Там в глубине, посередке бочки, что-то слегка регулярно хлопало. Да это и есть тот самый огонек! Только не огромный, во всю ширину стеклянных чудес, а совсем маленький, как пламя свечки. Он трепыхался в чреве стеклянного изобилия, его окружавшего, словно крохотное сердечко в чьем-то большом теле. «Как же он светит на все море?» – подумалось мне. В своем далеком детстве я совсем не знал законов физики, так разительно меняющих мир.
Не знал я и того, что мне ни в коем случае нельзя было открывать ту стеклянную дверцу. В ту же самую секунду дунул порыв ветра, и огонек вдруг погас.
Я не знал, что мне делать. Несколько раз распахнул я и опять закрыл дверцу – результата не было, огонь не горел.
Вот тогда я и понял, что совершил воинское преступление…
Хорошо мне было известно, что маяк служит для ориентации кораблей в море. Нет маяка – и корабли, как слепые котята, могут сойти с курса, заблудиться, потеряться и не выполнить боевую задачу. А еще хуже, если потерявшись в штормах и туманах в отсутствии видимости они начнут ударяться друг о друга… Тут и до гибели людей недалеко.
Мысли у меня были прескверные. Вот уж натворил, так натворил!
Дома не удержался и задал отцу вопрос: что сделают с человеком, если он погасит маяк? Все же отец служил на флоте и много чего повидал. Он ответил коротко и определенно: если на войне, то расстреляют. Потом он оторвался от газеты и уставился на меня подозрительно:
– А зачем это тебе, Паша?
– Да так, чтобы знать. Мало ли какие придурки бывают…
Вот тебе и перспектива… Ну, до расстрела, может, и не дойдет, все же не военное время, но в детскую колонию отправят точно. Нашего брата-хулигана этим пугали постоянно.
Ареста и отправки в колонию ждал два дня. Картина мерещилась ужасная: ведут меня по всей деревенской улице промеж толпящихся односельчан два милиционера. Оба со здоровенными наганами наперевес, а люди говорят мне горькую правду:
– Эх, Паша, Паша, ты с виду парень неплохой. И поспеваешь в школе хорошо, и в клубе песни поешь славно, а на самом деле такой ты бандюган оказался! Это ж надо: весь Северный флот подвел.

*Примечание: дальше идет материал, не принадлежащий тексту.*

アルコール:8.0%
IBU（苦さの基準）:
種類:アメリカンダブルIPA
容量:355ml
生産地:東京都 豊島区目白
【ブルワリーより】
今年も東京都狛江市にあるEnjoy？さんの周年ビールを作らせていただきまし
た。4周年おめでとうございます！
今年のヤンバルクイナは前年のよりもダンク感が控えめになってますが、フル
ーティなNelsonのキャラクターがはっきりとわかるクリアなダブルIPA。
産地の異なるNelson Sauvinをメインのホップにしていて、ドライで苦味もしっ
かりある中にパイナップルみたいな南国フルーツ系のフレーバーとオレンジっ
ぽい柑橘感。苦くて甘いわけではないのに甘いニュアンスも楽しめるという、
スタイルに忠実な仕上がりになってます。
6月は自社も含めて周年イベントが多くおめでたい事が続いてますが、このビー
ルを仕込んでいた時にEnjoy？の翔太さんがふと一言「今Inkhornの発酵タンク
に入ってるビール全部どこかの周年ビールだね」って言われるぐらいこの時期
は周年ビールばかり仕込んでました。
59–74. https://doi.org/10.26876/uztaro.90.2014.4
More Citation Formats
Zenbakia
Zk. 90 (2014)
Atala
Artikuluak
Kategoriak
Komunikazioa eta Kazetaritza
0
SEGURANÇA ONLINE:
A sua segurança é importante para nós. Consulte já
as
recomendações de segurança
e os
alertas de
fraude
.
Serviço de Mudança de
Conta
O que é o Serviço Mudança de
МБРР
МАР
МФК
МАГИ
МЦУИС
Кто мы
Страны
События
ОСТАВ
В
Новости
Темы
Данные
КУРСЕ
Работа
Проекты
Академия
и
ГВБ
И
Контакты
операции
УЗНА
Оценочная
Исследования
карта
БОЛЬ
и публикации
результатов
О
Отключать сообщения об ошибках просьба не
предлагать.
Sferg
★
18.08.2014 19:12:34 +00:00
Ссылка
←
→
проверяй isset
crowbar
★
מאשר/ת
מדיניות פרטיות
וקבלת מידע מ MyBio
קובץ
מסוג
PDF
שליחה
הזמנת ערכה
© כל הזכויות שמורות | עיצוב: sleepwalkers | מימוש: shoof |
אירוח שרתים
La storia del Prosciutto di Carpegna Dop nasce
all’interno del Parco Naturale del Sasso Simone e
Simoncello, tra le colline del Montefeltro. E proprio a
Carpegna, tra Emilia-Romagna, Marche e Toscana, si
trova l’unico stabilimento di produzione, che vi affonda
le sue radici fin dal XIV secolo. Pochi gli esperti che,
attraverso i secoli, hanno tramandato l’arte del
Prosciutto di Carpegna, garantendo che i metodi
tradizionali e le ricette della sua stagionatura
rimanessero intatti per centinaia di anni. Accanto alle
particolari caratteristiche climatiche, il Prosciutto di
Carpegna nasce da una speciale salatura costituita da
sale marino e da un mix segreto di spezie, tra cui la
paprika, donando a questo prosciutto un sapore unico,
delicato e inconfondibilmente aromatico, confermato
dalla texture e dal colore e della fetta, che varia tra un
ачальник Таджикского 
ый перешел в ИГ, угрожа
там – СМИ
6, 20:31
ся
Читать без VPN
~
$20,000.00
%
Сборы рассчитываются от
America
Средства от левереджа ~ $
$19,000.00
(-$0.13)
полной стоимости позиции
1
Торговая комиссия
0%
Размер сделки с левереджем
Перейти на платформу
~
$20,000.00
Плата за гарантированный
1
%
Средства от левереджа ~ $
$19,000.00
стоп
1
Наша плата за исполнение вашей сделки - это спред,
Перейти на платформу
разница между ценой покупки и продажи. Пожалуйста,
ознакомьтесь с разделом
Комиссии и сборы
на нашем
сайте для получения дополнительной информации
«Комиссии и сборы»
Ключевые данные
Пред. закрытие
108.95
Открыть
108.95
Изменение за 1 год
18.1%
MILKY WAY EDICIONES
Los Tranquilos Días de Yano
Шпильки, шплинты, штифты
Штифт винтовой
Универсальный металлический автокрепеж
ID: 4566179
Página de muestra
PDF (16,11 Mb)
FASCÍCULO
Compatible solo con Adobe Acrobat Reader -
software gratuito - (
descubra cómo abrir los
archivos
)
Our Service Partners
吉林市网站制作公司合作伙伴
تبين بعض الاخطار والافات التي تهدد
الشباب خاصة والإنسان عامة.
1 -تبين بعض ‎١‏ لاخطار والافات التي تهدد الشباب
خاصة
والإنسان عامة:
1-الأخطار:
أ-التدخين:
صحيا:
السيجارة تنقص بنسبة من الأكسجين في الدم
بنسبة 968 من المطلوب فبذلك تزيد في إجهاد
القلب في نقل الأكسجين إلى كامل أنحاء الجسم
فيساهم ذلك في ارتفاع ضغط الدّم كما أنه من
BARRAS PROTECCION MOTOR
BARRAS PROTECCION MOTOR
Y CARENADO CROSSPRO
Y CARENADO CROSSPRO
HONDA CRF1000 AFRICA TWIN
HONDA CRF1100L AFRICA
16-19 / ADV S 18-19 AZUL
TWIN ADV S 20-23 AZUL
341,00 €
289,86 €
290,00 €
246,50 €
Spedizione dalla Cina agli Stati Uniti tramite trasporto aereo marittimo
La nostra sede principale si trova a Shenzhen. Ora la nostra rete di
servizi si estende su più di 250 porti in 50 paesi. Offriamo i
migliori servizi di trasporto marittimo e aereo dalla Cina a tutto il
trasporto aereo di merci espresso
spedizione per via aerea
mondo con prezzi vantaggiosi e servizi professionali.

Вот теперь в колонии-то посиди лет двадцать. Может, там ума тебе добавят.
Мысли мои были печальны.
Через два дня к нам в дом явился уважаемый в деревне человек Тюков Ким Иванович, начальник всего маячного хозяйства и сел передо мной на лавку. Откуда он узнал, что это именно я натворил столько бед, до сих пор не могу себе представить. Отец и мать почему-то оказались в тот момент не на работе, а тоже дома. Теперь-то я понимаю, что они сговорились, а тогда все было как назло.
Ким Иванович какое-то время сидел молча и сердито сопел. Я думал: сейчас как даст по затылку! Лучше было бы, если бы и дал. Но он сидел, молчал и только медленно переваливался с боку на бок.
– Ну что, Павел, будешь еще так делать? – спросил он наконец тихим, но очень твердым голосом.
И тут меня прорвало. Сказались дни реальных переживаний: я ведь совсем не хотел вредить ни маячной службе, ни военным кораблям. Я был обычным деревенским шалопаем, сующим свой нос куда не следует. Я зашелся в слезах и завыл совершенно искренно и честно.
Не знаю, почему простил меня хороший человек Ким Иванович. Может, потому что понял меня, любопытного мальчишку, и догадался, что я никогда больше не принесу вреда его хозяйству.
Доверие его я оправдал, и мы продолжили добрые отношения с его сыном Сашкой Тюковым, моим одноклассником.
Как далеко теперь все это – и фосфорный шорох воды, и темные силуэты холмов над блесками воды, и доброе лицо отца, освещенное блеклым светлячком вечной папиросы, и эти мерцающие огоньки маяков – путеводных звездочек, плывущих в море кораблей.